■ REQUIRED WORK ■
1. From the text on OT red team assessments, reproduce the passage from "Why OT Environments" up to and including "a real-world attack.".
2. Using the text on OT red team assessments, list every technique it says traditional pentests use.

■ READING TEXT ■
■ ■ ■ ■ ■ ■ ■

Beyond Vulnerability Scanning

Why OT Environments Need Red Team Assessments

While penetration testing finds vulnerabilities, OT red team assessments test whether your people, processes, and technology can actually detect and stop a real-world attack.

The Margin for Error is Zero

In operational technology environments, the margin for error is zero. A single misconfiguration can halt production, compromise safety, or expose critical infrastructure. With ransomware attacks against industrial organizations surging 87% in 2024, understanding the difference between pen testing and red teaming is mission-critical.

The Core Difference Explained

Penetration Testing: The Vulnerability Hunter

Penetration testing simulates an attack to identify security gaps in specific systems, applications, or networks, providing actionable remediation guidance.

Traditional pentests focus on technical vulnerabilities using techniques like vulnerability scans, API monitoring, or reverse engineering. Think of it as a security audit with a checklist: find flaws, document them, move on. Pentests typically last three to six weeks.

■ ■ ■ ■ ■ ■ ■

■ INFORMATION GIVEN ■
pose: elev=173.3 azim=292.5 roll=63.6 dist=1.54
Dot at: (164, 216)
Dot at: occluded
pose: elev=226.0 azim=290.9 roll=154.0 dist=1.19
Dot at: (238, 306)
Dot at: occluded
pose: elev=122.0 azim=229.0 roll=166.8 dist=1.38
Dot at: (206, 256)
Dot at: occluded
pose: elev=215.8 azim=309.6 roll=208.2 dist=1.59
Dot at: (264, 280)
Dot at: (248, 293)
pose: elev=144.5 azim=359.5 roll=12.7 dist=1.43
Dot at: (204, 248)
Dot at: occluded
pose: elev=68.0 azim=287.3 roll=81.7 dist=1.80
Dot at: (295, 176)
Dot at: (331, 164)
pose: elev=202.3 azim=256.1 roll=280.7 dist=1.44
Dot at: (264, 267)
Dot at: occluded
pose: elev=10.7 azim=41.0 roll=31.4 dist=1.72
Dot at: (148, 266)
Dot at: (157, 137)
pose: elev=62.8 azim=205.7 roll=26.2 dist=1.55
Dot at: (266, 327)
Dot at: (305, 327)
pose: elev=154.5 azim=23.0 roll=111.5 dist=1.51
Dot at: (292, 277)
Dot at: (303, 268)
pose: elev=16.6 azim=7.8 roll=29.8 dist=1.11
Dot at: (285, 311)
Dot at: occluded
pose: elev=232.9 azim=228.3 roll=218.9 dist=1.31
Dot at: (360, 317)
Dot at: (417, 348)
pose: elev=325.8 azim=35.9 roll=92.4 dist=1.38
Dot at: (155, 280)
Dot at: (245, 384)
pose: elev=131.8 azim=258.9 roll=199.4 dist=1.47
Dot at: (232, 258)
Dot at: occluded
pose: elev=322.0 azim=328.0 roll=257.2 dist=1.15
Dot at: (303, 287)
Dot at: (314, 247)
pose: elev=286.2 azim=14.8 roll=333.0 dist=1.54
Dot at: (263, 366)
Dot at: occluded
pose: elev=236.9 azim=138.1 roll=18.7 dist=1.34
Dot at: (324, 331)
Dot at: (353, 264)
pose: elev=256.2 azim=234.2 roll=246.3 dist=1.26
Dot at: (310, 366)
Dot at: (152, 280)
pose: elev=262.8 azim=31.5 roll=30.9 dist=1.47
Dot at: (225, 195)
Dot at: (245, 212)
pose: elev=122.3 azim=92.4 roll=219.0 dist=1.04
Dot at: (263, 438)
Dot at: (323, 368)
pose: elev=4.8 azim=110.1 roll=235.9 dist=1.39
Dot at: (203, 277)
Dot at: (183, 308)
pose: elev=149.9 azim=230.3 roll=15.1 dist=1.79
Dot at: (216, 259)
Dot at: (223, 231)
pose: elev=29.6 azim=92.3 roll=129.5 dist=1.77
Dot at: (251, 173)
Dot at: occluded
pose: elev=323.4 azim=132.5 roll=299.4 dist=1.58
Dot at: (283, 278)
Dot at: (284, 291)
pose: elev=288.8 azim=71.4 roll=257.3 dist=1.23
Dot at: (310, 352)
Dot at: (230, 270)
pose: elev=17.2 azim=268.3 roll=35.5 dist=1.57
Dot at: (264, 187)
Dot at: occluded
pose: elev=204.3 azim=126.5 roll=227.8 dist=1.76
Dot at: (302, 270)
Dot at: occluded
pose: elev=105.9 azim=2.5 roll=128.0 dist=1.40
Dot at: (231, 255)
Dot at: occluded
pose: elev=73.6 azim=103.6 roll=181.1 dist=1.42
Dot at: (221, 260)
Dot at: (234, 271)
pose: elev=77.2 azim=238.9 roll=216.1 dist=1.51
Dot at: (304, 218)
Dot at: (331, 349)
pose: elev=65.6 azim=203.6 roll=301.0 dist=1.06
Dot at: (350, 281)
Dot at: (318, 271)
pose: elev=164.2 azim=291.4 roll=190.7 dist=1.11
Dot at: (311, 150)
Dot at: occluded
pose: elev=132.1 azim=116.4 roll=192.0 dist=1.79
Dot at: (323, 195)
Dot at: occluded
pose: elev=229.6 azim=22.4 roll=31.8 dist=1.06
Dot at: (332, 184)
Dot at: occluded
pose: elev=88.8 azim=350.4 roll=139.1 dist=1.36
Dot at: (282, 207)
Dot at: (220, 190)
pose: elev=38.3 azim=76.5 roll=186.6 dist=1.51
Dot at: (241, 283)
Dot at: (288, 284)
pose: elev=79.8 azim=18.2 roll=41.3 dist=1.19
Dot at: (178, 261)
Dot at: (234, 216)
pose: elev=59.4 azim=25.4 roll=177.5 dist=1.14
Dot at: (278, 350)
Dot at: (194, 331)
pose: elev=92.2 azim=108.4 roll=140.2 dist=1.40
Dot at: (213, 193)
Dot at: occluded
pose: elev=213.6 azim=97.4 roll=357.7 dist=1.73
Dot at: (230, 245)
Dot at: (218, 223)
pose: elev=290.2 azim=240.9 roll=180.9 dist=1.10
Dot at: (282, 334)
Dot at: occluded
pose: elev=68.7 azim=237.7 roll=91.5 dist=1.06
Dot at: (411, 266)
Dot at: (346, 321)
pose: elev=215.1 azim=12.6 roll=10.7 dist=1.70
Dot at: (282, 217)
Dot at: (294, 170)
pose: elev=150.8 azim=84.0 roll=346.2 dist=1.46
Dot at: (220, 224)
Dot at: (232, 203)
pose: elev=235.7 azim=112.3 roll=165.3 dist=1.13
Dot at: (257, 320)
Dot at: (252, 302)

■ ■ ■ ■ ■ ■ ■

■ EXPECTED RESULTS ■
1.
Why OT Environments Need Red Team Assessments

While penetration testing finds vulnerabilities, OT red team assessments test whether your people, processes, and technology can actually detect and stop a real-world attack.

2.
Vulnerability scans
API monitoring
Reverse engineering